Pocket TTS supports dynamic int8 quantization to reduce runtime memory usage and improve inference speed on x86 CPUs.

Quick Start

CLI

pocket-tts generate --quantize --text "Hello world"
pocket-tts serve --quantize

Python API

from pocket_tts import TTSModel

model = TTSModel.load_model(quantize=True)
voice_state = model.get_state_for_audio_prompt("alba")
audio = model.generate_audio(voice_state, "Hello world!")

Installation

Quantization works out of the box on any supported PyTorch version (2.5+) using torch.ao.

For optimized performance, install torchao (requires torch 2.10+):

pip install pocket-tts[quantize]

The quantization module automatically selects the best available backend:

torchao (torch 2.10+): optimized C++ kernels, faster on both ARM and x86
torch.ao (torch 2.5-2.9): deprecated but functional fallback

Performance

Benchmarks on the full eval paragraph across 8 voices, 5 isolated runs per config.

x86 (FBGEMM, ubuntu-latest GitHub Actions runner)

Config	Runtime Memory	RTS	Speedup vs Baseline
baseline	450 MB	3.17x	--
attention_ffn (default)	234 MB	4.04x	1.27x
all	206 MB	4.01x	1.26x

ARM (QNNPACK, Apple M4 MacBook Air, torchao backend)
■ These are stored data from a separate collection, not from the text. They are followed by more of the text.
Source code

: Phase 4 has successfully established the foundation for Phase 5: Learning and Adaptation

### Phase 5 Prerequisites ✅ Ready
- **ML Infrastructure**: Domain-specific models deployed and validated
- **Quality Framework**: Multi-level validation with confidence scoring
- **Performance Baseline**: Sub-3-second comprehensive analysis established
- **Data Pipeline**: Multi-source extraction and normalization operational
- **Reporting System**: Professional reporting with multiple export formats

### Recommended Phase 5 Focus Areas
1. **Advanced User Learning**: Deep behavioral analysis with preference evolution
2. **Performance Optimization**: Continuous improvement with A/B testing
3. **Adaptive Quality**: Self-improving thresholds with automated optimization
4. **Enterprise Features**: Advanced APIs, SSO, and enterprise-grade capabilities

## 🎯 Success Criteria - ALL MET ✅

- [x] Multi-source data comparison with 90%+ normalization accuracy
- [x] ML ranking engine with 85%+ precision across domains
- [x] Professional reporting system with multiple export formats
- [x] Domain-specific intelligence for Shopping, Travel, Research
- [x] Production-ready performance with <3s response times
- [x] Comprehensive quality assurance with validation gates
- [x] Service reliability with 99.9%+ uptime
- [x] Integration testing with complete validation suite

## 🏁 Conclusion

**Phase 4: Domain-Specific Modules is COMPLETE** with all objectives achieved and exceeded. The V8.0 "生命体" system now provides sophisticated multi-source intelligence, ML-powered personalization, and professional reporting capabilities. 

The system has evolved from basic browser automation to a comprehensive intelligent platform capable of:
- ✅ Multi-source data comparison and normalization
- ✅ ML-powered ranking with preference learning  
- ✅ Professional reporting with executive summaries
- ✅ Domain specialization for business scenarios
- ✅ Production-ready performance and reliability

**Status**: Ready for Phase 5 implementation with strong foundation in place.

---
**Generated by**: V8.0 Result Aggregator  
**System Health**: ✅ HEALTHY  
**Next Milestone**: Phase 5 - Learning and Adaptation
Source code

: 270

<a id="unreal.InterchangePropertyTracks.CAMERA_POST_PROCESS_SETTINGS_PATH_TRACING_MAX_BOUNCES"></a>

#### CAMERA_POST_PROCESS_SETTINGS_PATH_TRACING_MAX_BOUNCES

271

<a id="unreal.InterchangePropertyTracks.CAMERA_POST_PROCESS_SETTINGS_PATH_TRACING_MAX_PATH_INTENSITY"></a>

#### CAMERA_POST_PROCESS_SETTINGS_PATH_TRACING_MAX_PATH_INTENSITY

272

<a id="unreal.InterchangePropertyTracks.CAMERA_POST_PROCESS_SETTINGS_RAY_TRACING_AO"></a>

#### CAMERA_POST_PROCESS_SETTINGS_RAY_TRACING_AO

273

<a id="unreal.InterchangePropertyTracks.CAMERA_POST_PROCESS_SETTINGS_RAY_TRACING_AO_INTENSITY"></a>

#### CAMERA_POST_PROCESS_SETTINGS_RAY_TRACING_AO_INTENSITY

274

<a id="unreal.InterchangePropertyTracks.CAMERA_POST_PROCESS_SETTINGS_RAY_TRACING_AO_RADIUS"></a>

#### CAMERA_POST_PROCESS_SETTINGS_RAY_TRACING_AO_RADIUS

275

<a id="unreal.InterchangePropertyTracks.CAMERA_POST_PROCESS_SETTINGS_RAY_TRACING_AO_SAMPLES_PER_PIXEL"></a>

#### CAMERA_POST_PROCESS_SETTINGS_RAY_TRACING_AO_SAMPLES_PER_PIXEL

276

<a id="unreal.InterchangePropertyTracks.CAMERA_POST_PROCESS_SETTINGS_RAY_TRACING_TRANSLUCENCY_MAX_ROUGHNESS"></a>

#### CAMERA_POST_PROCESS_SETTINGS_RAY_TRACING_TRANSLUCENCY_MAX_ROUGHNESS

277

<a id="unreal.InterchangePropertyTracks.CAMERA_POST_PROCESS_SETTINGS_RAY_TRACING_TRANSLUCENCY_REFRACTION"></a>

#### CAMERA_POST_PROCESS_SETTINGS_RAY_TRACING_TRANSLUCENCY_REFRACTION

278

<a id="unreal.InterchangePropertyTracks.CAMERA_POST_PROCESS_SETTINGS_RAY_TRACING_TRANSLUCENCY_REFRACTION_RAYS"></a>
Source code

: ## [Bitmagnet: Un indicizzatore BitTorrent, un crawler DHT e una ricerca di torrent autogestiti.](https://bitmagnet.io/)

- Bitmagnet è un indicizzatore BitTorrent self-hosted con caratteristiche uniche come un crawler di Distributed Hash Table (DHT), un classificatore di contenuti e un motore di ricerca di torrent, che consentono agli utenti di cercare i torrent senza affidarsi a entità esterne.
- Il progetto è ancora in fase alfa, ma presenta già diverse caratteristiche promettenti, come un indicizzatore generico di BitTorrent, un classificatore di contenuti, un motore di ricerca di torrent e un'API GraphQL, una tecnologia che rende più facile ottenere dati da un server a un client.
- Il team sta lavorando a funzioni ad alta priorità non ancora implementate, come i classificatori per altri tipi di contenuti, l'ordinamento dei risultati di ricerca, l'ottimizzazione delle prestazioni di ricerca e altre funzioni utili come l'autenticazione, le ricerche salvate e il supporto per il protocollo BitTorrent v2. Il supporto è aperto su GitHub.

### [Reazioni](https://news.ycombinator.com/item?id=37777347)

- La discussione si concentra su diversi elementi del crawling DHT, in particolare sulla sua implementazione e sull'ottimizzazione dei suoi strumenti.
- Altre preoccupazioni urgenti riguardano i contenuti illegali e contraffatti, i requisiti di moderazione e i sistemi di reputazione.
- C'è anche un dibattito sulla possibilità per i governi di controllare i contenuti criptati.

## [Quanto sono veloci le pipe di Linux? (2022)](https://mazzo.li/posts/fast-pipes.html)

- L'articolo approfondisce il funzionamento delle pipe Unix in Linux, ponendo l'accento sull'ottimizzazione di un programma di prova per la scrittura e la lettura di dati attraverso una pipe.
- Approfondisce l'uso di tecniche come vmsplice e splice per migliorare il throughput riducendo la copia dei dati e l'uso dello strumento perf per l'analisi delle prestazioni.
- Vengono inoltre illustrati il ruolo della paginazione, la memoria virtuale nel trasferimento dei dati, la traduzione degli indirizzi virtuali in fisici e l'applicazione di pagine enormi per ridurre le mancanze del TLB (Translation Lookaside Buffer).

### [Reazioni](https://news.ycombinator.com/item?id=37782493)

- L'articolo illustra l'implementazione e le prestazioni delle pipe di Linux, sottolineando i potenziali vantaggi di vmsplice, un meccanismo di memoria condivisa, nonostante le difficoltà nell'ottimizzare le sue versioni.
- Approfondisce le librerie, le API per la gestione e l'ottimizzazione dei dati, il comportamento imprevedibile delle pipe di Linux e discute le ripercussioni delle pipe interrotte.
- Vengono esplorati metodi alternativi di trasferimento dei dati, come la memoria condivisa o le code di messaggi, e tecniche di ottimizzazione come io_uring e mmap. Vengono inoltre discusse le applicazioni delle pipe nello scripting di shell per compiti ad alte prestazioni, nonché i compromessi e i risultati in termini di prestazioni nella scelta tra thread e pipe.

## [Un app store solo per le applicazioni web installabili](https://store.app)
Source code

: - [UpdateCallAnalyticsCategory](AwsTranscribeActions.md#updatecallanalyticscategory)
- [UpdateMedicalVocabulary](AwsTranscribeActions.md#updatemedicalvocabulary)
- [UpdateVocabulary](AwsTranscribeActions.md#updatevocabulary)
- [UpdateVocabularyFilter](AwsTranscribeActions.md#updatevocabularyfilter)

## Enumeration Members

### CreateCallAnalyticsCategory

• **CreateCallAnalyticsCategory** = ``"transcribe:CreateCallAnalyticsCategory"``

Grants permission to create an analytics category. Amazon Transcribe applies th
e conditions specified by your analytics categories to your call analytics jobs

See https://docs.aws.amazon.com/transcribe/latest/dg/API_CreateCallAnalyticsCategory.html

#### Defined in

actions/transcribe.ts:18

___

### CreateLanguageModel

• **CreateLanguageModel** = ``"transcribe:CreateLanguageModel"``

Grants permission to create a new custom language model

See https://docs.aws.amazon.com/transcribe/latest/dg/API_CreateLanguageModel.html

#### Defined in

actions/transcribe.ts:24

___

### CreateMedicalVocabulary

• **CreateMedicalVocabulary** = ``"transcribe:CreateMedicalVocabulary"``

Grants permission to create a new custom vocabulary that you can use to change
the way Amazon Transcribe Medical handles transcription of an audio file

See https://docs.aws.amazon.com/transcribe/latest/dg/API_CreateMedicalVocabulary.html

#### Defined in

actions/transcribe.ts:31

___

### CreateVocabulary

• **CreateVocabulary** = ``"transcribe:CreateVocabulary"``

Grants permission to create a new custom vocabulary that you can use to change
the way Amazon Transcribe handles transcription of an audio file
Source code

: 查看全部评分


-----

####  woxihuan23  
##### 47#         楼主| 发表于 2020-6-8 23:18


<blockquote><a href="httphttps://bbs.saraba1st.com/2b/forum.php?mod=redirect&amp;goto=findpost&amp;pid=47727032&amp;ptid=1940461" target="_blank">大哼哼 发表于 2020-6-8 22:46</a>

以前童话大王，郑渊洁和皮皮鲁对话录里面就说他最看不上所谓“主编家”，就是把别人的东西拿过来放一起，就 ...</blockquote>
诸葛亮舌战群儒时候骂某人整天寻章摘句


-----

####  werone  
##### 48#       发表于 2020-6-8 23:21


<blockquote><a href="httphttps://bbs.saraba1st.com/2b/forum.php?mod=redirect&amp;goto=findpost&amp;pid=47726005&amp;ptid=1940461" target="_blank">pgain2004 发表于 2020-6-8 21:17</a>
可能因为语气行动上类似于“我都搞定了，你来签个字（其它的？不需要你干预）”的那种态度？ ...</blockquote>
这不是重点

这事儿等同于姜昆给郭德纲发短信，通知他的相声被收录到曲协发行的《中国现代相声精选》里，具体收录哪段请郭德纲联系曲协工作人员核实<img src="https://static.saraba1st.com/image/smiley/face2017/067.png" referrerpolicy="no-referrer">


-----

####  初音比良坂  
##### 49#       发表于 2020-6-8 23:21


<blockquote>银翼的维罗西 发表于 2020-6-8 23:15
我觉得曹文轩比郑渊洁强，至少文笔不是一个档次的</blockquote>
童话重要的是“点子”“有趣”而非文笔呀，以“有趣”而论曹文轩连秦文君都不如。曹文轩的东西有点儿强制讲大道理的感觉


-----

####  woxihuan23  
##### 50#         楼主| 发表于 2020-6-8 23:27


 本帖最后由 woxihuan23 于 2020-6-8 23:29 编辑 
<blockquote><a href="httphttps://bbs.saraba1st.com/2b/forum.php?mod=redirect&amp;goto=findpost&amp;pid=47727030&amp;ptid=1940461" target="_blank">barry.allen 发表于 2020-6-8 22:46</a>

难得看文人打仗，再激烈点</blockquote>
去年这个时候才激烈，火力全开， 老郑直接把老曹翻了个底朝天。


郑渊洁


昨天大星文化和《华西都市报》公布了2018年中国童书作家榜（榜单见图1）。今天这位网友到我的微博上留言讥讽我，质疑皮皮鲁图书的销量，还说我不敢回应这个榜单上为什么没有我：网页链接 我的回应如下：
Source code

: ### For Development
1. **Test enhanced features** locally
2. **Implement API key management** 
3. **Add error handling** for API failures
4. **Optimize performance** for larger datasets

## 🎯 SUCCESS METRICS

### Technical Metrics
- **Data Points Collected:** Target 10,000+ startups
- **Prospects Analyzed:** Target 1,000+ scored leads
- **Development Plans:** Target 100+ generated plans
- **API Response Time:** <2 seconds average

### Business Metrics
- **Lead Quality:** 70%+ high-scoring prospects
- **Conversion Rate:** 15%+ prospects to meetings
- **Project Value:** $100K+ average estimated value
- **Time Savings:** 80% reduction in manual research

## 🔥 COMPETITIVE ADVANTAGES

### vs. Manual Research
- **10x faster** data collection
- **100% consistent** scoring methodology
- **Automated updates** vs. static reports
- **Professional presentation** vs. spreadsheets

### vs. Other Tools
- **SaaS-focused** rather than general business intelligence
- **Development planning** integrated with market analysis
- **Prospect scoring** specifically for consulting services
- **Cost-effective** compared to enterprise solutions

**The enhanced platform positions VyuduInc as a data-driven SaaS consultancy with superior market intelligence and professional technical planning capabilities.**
Config	Runtime Memory	RTS	Speedup vs Baseline
baseline	450 MB	6.33x	--
attention_ffn (default)	234 MB	7.76x	1.23x

With the torch.ao fallback (torch 2.5-2.9), ARM performance is ~16% slower than baseline rather than faster. Upgrading to torch 2.10+ with torchao is recommended for ARM users.

Quality

Quantization has no measurable impact on speech quality:

WER (Word Error Rate): WER delta for the default attention_ffn config is −0.022 ±0.032 - the ± range crosses zero, meaning the delta is indistinguishable from measurement noise.
Subjective listening: no audible difference across all 8 voices

What gets quantized

When quantize=True, the following layer groups in the FlowLM transformer are quantized to int8:

Group	Params	Description
`attention`	~25M	Q/K/V/output projections in transformer layers
`ffn`	~50M	Feed-forward linear layers in transformer layers

The flow matching network (flow_net, ~7M params) and the Mimi VAE decoder (convolutional) remain in float32.